A neurologista Dalva Poyares, da Unifesp, explicou que o Dayvigo é promissor por ter um baixo risco de abuso e dependência. O remédio deve chegar ao mercado brasileiro em breve, mas a data de lançamento e o preço ainda não foram divulgados. Nos Estados Unidos, onde é vendido desde 2019, a caixa custa em média 300 dólares (cerca de R$ 1.600).

Novo Mecanismo de Ação

O Dayvigo pertence a uma nova classe de medicamentos, os antagonistas da hipocretina, que agem de forma diferente dos remédios tradicionais para dormir. Enquanto os benzodiazepínicos e as drogas Z (como o zolpidem) “desligam o cérebro” ao induzir um neurotransmissor chamado GABA, o lemborexante atua bloqueando a hipocretina, um neurotransmissor que nos mantém acordados.
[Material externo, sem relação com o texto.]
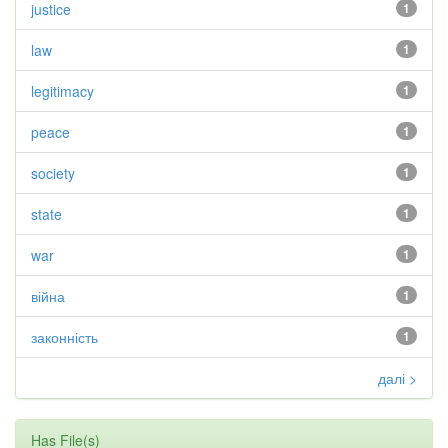
justice
1
law
1
legitimacy
1
peace
1
society
1
state
1
war
1
війна
1
законність
1
далі >
Has File(s)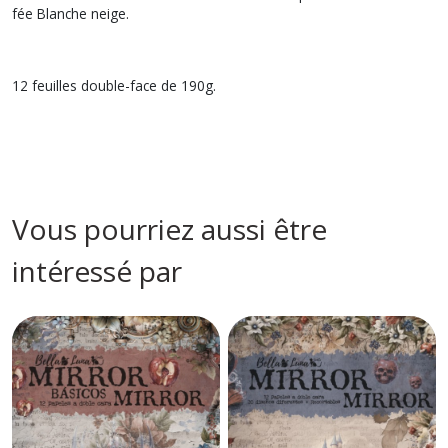
fée Blanche neige.
12 feuilles double-face de 190g.
Vous pourriez aussi être
intéressé par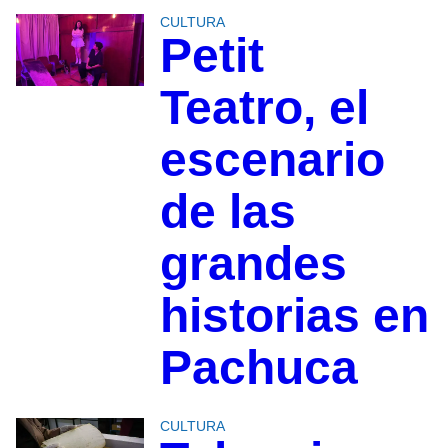
CULTURA
Petit
Teatro, el
escenario
de las
grandes
historias en
Pachuca
CULTURA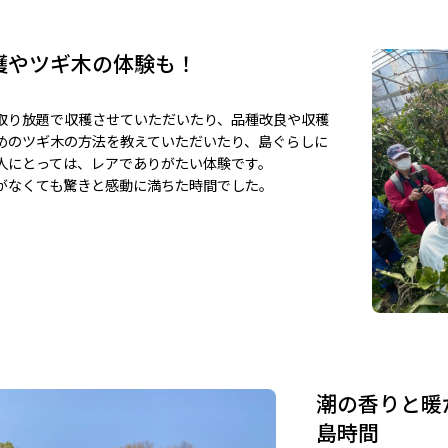
穫やツギ木の体験も！
取り放題で収穫させていただいたり、品種改良や収穫
めのツギ木の方法を教えていただいたり、島ぐらしに
人にとっては、レアでありがたい体験です。
がなくても驚きと感動に満ちた時間でした。
潮の香りと暖
島時間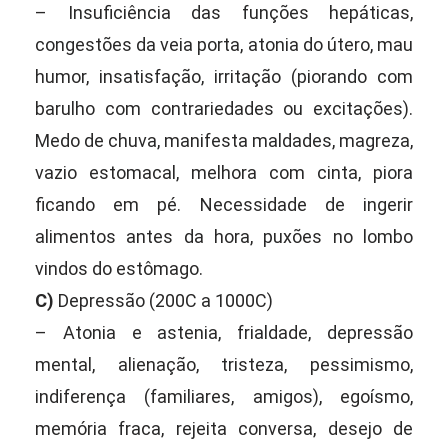
– Insuficiência das funções hepáticas,
congestões da veia porta, atonia do útero, mau
humor, insatisfação, irritação (piorando com
barulho com contrariedades ou excitações).
Medo de chuva, manifesta maldades, magreza,
vazio estomacal, melhora com cinta, piora
ficando em pé. Necessidade de ingerir
alimentos antes da hora, puxões no lombo
vindos do estômago.
C)
Depressão (200C a 1000C)
– Atonia e astenia, frialdade, depressão
mental, alienação, tristeza, pessimismo,
indiferença (familiares, amigos), egoísmo,
memória fraca, rejeita conversa, desejo de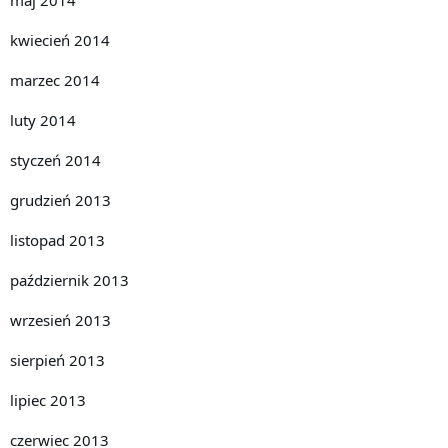
kwiecień 2014
marzec 2014
luty 2014
styczeń 2014
grudzień 2013
listopad 2013
październik 2013
wrzesień 2013
sierpień 2013
lipiec 2013
czerwiec 2013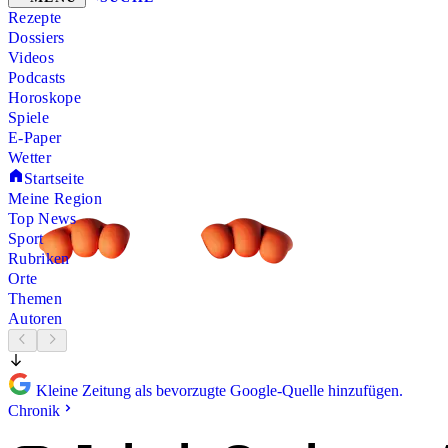
Rezepte
Dossiers
Videos
Podcasts
Horoskope
Spiele
E-Paper
Wetter
Startseite
Meine Region
Top News
Sport
Rubriken
Orte
Themen
Autoren
Kleine Zeitung als bevorzugte Google-Quelle hinzufügen.
Chronik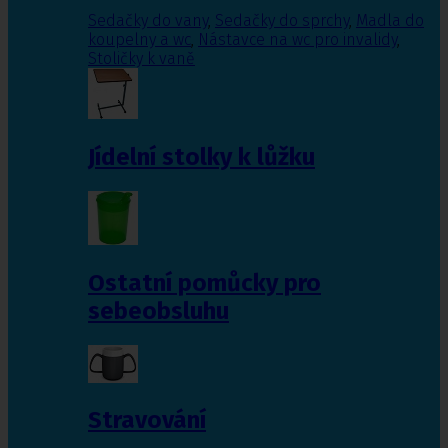
Sedačky do vany
,
Sedačky do sprchy
,
Madla do
koupelny a wc
,
Nástavce na wc pro invalidy
,
Stoličky k vaně
Jídelní stolky k lůžku
Ostatní pomůcky pro
sebeobsluhu
Stravování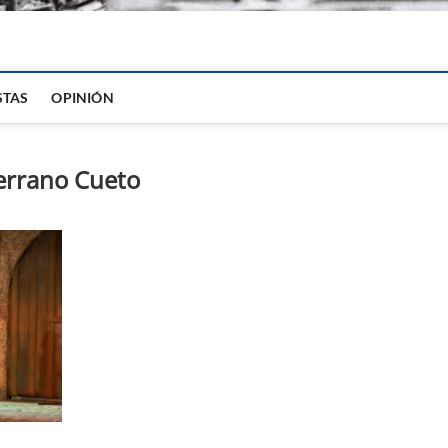
igital
STAS
OPINIÓN
errano Cueto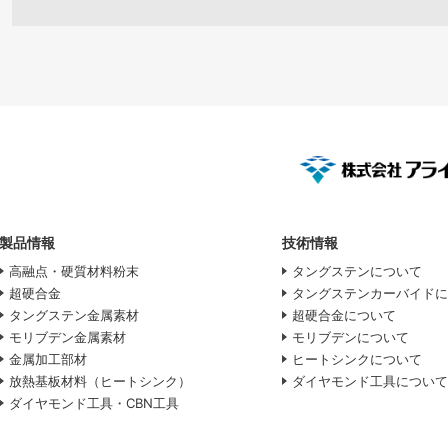
製品情報
技術情報
高融点・硬質材料粉末
タングステンについて
超硬合金
タングステンカーバイド
タングステン金属素材
超硬合金について
モリブデン金属素材
モリブデンについて
金属加工部材
ヒートシンクについて
放熱基板材料（ヒートシンク）
ダイヤモンド工具につい
ダイヤモンド工具・CBN工具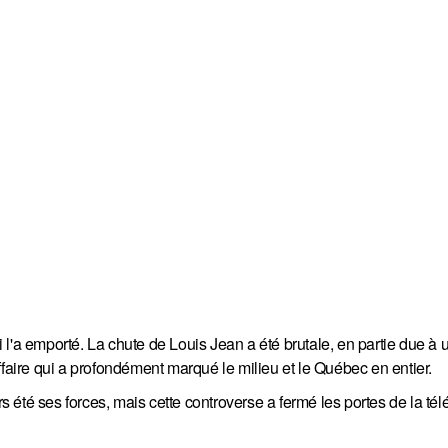
l'a emporté. La chute de Louis Jean a été brutale, en partie due à u
ffaire qui a profondément marqué le milieu et le Québec en entier.
été ses forces, mais cette controverse a fermé les portes de la télé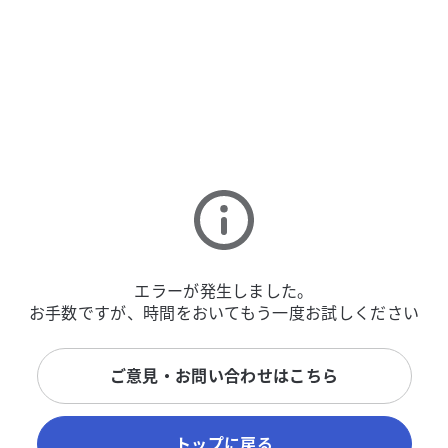
エラーが発生しました。
お手数ですが、時間をおいてもう一度お試しください
ご意見・お問い合わせはこちら
トップに戻る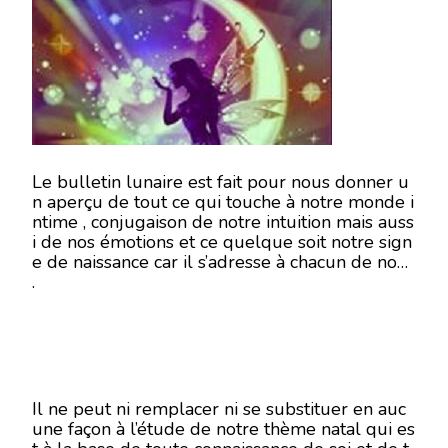
13
NOVEMBRE
2018
Le bulletin lunaire est fait pour nous donner u
n aperçu de tout ce qui touche à notre monde i
ntime , conjugaison de notre intuition mais auss
i de nos émotions et ce quelque soit notre sign
e de naissance car il s’adresse à chacun de nous
.
Il ne peut ni remplacer ni se substituer en auc
une façon à l’étude de notre thème natal qui es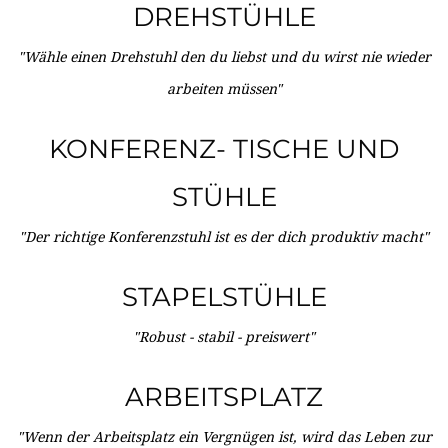
DREHSTÜHLE
"Wähle einen Drehstuhl den du liebst und du wirst nie wieder
arbeiten müssen"
KONFERENZ- TISCHE UND
STÜHLE
"Der richtige Konferenzstuhl ist es der dich produktiv macht"
STAPELSTÜHLE
"Robust - stabil - preiswert"
ARBEITSPLATZ
"Wenn der Arbeitsplatz ein Vergnügen ist, wird das Leben zur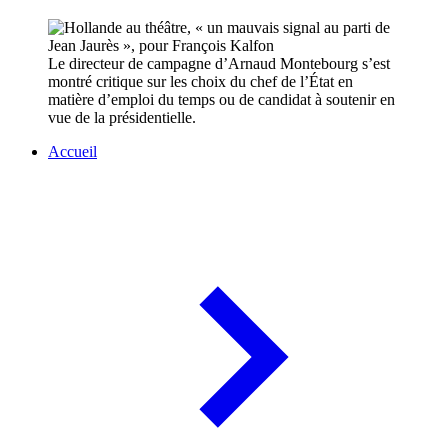
Le directeur de campagne d’Arnaud Montebourg s’est
montré critique sur les choix du chef de l’État en
matière d’emploi du temps ou de candidat à soutenir en
vue de la présidentielle.
Accueil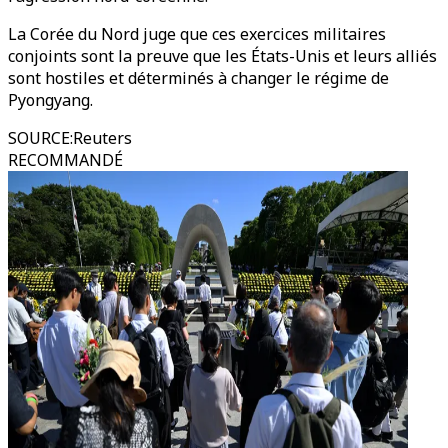
La Corée du Nord juge que ces exercices militaires
conjoints sont la preuve que les États-Unis et leurs alliés
sont hostiles et déterminés à changer le régime de
Pyongyang.
SOURCE
:
Reuters
RECOMMANDÉ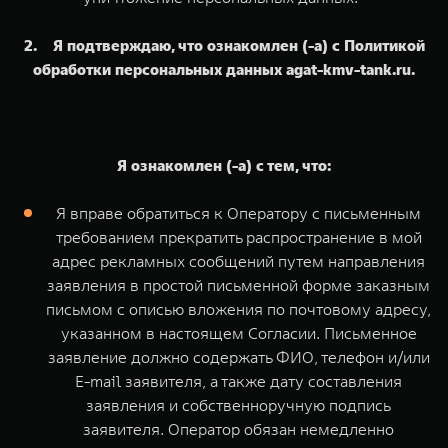
2. Я подтверждаю, что ознакомлен (-а) с Политикой
обработки персональных данных agat-kmv-tank.ru.
Я ознакомлен (-а) с тем, что:
Я вправе обратиться к Оператору с письменным
требованием прекратить распространение в мой
адрес рекламных сообщений путем направления
заявления в простой письменной форме заказным
письмом с описью вложения по почтовому адресу,
указанном в настоящем Согласии. Письменное
заявление должно содержать ФИО, телефон и/или
E-mail заявителя, а также дату составления
заявления и собственноручную подпись
заявителя. Оператор обязан немедленно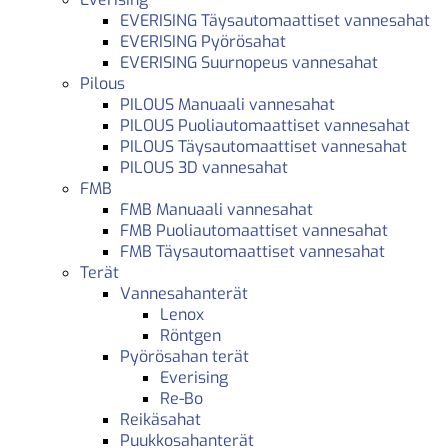
EVERISING Täysautomaattiset vannesahat
EVERISING Pyörösahat
EVERISING Suurnopeus vannesahat
Pilous
PILOUS Manuaali vannesahat
PILOUS Puoliautomaattiset vannesahat
PILOUS Täysautomaattiset vannesahat
PILOUS 3D vannesahat
FMB
FMB Manuaali vannesahat
FMB Puoliautomaattiset vannesahat
FMB Täysautomaattiset vannesahat
Terät
Vannesahanterät
Lenox
Röntgen
Pyörösahan terät
Everising
Re-Bo
Reikäsahat
Puukkosahanterät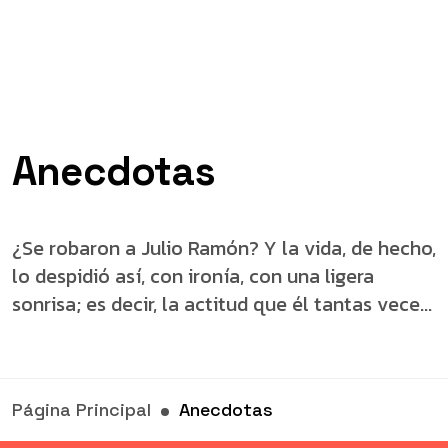
Anecdotas
¿Se robaron a Julio Ramón? Y la vida, de hecho,
lo despidió así, con ironía, con una ligera
sonrisa; es decir, la actitud que él tantas vece...
Página Principal
Anecdotas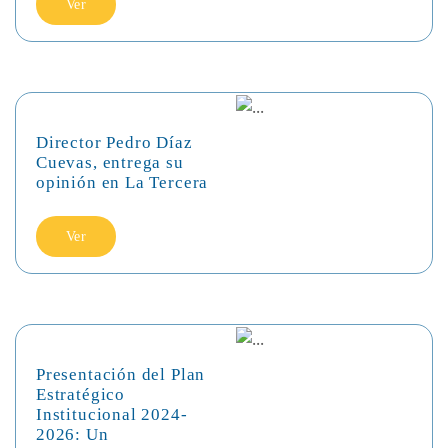
Ver
Director Pedro Díaz
Cuevas, entrega su
opinión en La Tercera
Ver
Presentación del Plan
Estratégico
Institucional 2024-
2026: Un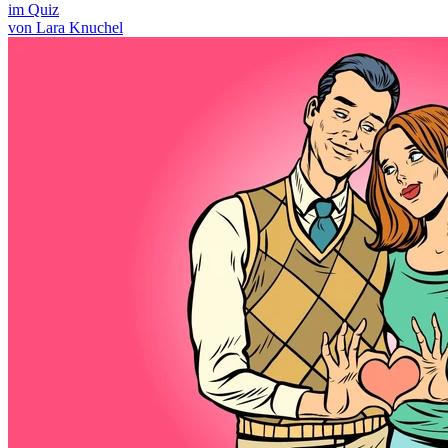
im Quiz
von Lara Knuchel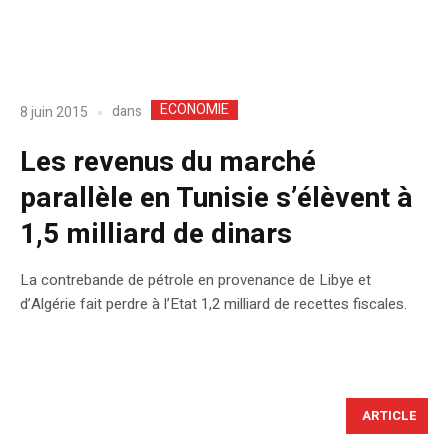
ECONOMIE
dans
8 juin 2015
Les revenus du marché
parallèle en Tunisie s’élèvent à
1,5 milliard de dinars
La contrebande de pétrole en provenance de Libye et
d’Algérie fait perdre à l’Etat 1,2 milliard de recettes fiscales.
ARTICLE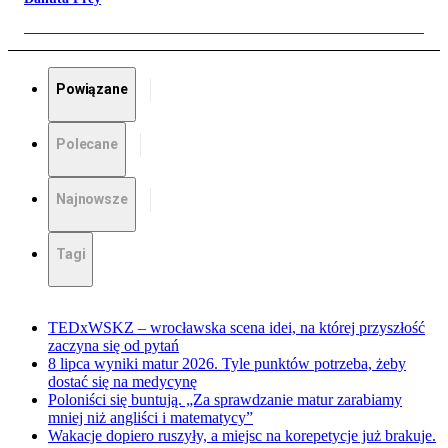
Powiązane
Polecane
Najnowsze
Tagi
TEDxWSKZ – wrocławska scena idei, na której przyszłość
zaczyna się od pytań
8 lipca wyniki matur 2026. Tyle punktów potrzeba, żeby
dostać się na medycynę
Poloniści się buntują. „Za sprawdzanie matur zarabiamy
mniej niż angliści i matematycy”
Wakacje dopiero ruszyły, a miejsc na korepetycje już brakuje.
O neurologista Lucio Huebra, do Hospital Sírio-Libanês, resumiu a ação do medicamento: “A grosso modo, o lemborexante bloqueia o que nos mantém acordado, ao contrário de outras classes, que agem induzindo o sono”.

A chegada dessa nova opção é vista com bons olhos por especialistas, já que os medicamentos mais usados hoje, como o clonazepam e o zolpidem, podem causar dependência, problemas de memória e até sonambulismo. A pneumologista Luciana Palombini ressaltou que a dependência é um dos maiores desafios no tratamento da insônia hoje em dia.

O Tratamento da Insônia no Brasil

Associação Brasileira do Sono (ABS) estima que duas em cada três pessoas no país têm alguma dificuldade para dormir. Especialistas reforçam que o tratamento inicial não envolve remédios, mas sim a higiene do sono, que inclui a prática de exercícios físicos, a redução de estímulos antes de dormir e o ajuste no ambiente do quarto. A Terapia Cognitivo-Comportamental para Insônia (TCC-I) também é considerada o padrão-ouro no tratamento.

Mesmo com essas alternativas, um estudo da Pesquisa Nacional de Saúde do IBGE aponta que cerca de 18 milhões de brasileiros usam medicamentos para dormir. A Anvisa registrou que, no ano passado, quase 16 milhões de caixas de zolpidem foram vendidas, um aumento significativo em relação a dez anos atrás, quando a média era de 5 milhões de caixas por ano.